映画で表現された映像は当然本物ではなく虚構である。しかしながら、その映像を見てリアリティを感じる。それは頭の中で虚構(つまり仮想空間)をリアルであるかのように変換できるわけだ。仮想空間に対して、現実空間(物理的空間)と同様の臨場感を感じることができる。それは仮想空間がどういうものかと学習して来たからだ。そして、映画はあくまで映画館の中での限定、人間が作り上げた仮想世界という限定を人間は認識している。
サイコスリラーの「SAW」を観て、心臓がドキドキしたり、恐怖に怯えたり、手に汗握ったりする。それは観客と映画との間に臨場感空間が作りだされ、脳内で虚構であるにも関わらず、リアリティを感じる仕掛けが構築(学習)されて来たからである。
そこでSNSである。今あげた映画の例のように、人間はメディアを媒介にして、そのメディアの中のモノや出来事、そして人間と臨場感を共有することができる。これはそのままSNSに当てはまる。
SNSに書き込まれた言葉に人間はハマる。例えば、このブログは少ないながらも誰かが読んでいる。そして読んでいただいた方が【いいね】【応援】【続き希望】【役だった】をクリックする。僕のブログの言葉に共有されるなにがしかを感じ(それは反感でもいい)、ブログの言葉との間に臨場感空間を作り上げている。これは同時に会った事もない僕との間に臨場感を感じたことになる。
そして僕の方はPVの数を見て、【いいね】以下の読者の反応を見て、その数を気にしてしまうことになる。これはそれら反応のあちら側に読者の人格を感じて、こちらも臨場感空間を作り上げる。高揚してしまだろう。
PVの数を上げたい、登録数を上げたいというのはこの臨場感空間にハマっている現象である。
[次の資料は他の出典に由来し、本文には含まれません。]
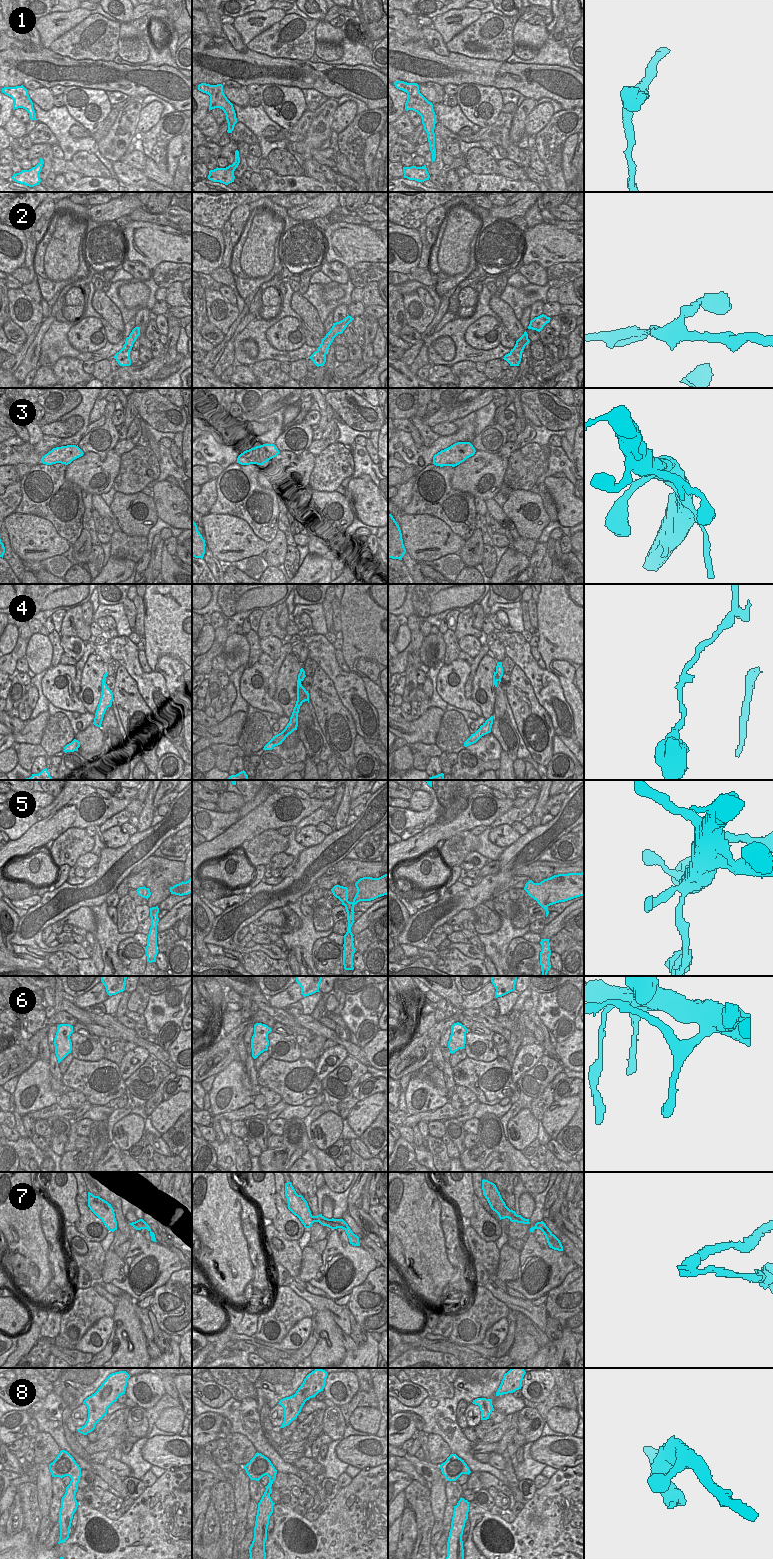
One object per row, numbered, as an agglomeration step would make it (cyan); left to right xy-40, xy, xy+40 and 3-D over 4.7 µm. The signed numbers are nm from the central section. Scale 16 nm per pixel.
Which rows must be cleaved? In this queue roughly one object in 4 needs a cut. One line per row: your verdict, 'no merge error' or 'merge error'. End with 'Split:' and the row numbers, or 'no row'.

いつでもそれを気にして、スマホをいじる。Lineでリアクションがあっただろうかと気になり、四六時中いじっている。
どれも高揚を求めているのです。その意味で、高揚感という小さいけれども麻薬的な快楽が求めれる社会がSNS社会の一面だと言っていい。それは「楽しい」という一面は当然あるにしても、「楽しい」に依存すれば、何かを失うことに繋がる。